Personally i’d say thats a dick move.

Thats your opinion. Couldn’t I just as easily say “morality is objective unless proven otherwise.”

We’re all more or less the same. We all have five senses. We all require the same things to survive. Our desires are different. Our paths in life are different.

But, this term “morality” has to be defined. Some of us have a conscience and some of us don’t. The very meaning of having a conscience is that when we hurt people in one way or another we’re filled with shame or anxiety.

And those of us with a conscience obtain a clean conscience by trusting in ourselves and acting out of righteousness. We all obtain a clean conscience in the same way. So the variables which condition the weight on our conscience are the same. We’re all weighed down by grief for the same reasons.

There is only a finite number of human behaviours. And all of them have consequences. Those of us with a conscience either suffer or benefit from these behaviours (depending on which are right and which are wicked).

The people without “morals” - without a conscience aren’t affectted by the consequences of their actiojs.

So when someone says “morality is subjective” and points to the morality of the Nazis as a clear example of how our survival in society depends on a fluctuating scale of what is right and wrong, they are failing to keep in mind that some people don’t have morals and don’t have a conscience.

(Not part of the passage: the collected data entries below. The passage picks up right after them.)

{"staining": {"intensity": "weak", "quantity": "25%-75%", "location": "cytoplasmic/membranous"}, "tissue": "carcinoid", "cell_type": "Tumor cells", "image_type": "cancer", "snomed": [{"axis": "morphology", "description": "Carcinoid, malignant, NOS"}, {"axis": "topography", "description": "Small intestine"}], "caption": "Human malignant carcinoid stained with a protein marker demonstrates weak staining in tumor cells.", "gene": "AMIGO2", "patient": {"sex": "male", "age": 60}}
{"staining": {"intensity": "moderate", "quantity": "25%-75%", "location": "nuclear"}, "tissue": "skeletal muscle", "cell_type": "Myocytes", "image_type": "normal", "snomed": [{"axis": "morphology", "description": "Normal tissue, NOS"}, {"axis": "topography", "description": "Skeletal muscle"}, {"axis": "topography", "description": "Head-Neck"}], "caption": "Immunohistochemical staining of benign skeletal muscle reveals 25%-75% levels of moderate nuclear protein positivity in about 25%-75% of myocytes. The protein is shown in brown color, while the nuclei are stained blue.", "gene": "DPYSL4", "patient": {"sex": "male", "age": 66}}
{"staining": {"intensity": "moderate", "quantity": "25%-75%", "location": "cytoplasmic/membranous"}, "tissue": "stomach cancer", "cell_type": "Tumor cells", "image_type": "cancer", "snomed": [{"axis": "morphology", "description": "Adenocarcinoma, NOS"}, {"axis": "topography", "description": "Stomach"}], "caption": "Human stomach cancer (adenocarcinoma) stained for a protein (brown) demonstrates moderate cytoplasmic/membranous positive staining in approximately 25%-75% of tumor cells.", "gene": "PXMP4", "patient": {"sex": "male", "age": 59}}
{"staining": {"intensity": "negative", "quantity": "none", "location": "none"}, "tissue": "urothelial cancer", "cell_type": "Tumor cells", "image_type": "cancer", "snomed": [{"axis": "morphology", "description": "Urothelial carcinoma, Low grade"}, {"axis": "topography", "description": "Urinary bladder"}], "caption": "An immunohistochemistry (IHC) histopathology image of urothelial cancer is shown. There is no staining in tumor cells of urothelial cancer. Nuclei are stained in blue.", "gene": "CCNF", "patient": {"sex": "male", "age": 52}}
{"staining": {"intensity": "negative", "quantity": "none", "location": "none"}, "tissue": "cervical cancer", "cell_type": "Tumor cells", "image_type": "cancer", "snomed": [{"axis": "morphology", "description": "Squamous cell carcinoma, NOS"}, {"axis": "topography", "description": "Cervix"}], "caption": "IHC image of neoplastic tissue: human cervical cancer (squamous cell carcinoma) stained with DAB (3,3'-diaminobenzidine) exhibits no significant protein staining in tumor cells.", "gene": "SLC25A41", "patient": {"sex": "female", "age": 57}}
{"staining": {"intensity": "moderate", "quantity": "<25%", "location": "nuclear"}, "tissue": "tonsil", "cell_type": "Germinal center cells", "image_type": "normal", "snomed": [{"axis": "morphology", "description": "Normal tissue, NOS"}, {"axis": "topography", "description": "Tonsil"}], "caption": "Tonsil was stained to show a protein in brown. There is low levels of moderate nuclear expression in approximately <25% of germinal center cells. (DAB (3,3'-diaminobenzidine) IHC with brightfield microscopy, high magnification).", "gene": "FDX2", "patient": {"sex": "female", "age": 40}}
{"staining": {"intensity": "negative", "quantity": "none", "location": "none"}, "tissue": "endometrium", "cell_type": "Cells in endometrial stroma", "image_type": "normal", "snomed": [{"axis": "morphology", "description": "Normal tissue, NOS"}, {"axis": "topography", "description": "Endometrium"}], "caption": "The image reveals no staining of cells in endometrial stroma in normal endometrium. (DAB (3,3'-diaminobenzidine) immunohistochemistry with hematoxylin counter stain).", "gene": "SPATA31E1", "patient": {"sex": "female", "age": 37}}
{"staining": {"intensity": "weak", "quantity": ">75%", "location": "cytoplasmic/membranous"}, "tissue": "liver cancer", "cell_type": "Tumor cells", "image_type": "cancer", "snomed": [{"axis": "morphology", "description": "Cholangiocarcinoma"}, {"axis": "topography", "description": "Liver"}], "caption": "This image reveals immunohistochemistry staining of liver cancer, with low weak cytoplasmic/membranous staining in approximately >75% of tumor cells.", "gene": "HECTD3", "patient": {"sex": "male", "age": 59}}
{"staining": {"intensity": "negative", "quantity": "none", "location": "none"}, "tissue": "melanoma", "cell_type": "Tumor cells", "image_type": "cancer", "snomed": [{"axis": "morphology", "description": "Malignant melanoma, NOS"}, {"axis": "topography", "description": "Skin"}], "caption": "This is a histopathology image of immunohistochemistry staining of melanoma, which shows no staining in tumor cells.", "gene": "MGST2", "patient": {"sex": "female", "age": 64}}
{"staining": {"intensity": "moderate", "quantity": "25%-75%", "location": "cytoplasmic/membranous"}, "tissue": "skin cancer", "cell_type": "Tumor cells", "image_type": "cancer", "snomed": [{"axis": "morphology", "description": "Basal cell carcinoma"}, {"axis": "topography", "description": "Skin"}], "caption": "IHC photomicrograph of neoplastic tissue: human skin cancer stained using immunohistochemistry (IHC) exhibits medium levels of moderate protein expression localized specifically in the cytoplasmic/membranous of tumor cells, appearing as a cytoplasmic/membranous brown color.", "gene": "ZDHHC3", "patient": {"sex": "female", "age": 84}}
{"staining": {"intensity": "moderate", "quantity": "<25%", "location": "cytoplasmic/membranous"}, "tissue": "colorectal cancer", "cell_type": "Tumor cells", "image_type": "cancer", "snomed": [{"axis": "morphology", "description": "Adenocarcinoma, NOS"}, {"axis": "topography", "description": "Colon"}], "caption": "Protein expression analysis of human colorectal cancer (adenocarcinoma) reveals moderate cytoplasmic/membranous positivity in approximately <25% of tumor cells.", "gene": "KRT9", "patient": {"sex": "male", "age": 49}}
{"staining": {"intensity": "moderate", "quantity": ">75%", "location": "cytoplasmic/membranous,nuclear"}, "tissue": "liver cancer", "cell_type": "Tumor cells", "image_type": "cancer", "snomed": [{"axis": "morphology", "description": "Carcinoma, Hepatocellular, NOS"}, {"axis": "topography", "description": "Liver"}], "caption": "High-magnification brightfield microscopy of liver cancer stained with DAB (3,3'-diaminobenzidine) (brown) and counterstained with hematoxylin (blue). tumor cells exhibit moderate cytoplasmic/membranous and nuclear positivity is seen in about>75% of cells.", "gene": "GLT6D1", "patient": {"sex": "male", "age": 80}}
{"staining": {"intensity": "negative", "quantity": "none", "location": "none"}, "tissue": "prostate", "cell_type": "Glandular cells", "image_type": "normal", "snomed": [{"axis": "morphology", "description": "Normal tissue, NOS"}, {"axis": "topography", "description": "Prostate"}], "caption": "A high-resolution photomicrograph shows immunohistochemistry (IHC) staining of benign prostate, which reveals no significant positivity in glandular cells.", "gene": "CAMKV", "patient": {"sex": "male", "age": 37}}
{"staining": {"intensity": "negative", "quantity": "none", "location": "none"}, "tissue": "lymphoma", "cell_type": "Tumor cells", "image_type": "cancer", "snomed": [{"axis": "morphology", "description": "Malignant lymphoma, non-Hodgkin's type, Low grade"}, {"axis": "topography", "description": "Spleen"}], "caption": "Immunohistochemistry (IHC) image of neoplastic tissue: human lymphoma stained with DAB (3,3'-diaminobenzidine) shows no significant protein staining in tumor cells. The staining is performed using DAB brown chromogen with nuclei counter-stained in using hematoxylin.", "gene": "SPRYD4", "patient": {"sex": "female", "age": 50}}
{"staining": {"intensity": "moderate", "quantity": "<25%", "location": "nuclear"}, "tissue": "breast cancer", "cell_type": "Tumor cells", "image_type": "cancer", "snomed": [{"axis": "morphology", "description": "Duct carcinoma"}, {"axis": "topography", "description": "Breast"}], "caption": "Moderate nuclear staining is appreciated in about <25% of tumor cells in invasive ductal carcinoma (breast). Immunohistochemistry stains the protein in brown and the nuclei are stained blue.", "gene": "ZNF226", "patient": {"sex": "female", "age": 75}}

No. The perfection of righteousness is intuitive to everyone. We all know what a perfect person is. We just fail to meet that standard because we’re imperfect. And it’s exactly because we fail to live up to the standard of full righteousness that we are capable of evil.

I don’t think he needed to die on a cross at all. It wasn’t necessary nor does it preclude him from being the embodiment of compassion. Plus, you say that as if he chose to get crucified.

No, because everything is subjective until proven.

Disagree, we all have a conscience, though each persons is different, as is there ability or inabilty to ‘listen’ to it.

Again, you’re implying some people have no morals, yet they would argue differently.
They would argue that they have a set of korals, they just happen to be different to yours.

Hence, subjective.

Ok, well then was it morally right of Britain to blanket bomb Dresden? Or for the US to drop two nukes?

Thats incorrect, because i sure as heck don’t have any idea of what is perfect.

That implies that something is without fault, i personally don’t believe anything is.

My two year old son is absolutely wonderful and makes my world as happy as it can be.

Give him a marker and he’ll still draw on the walls, or both.

If you spoke as he did in those times, you know the consequences.

Unless he was a total fucking idiot.